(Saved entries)
•••
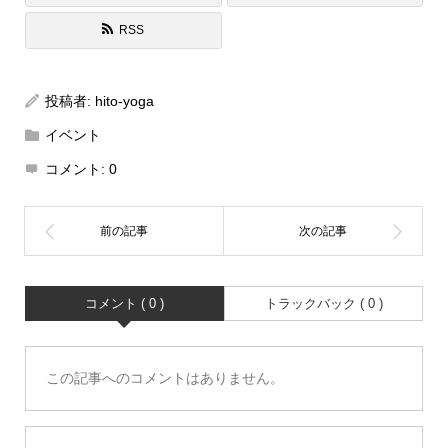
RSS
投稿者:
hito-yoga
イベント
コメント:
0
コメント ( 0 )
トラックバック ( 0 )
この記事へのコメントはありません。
•••
## Exercise details
Reproduce the text lines of the listing above character for character, keeping their original order. Leave out the pictures.

## Answer section
RSS
投稿者:
hito-yoga
イベント
コメント:
0
コメント ( 0 )
トラックバック ( 0 )
この記事へのコメントはありません。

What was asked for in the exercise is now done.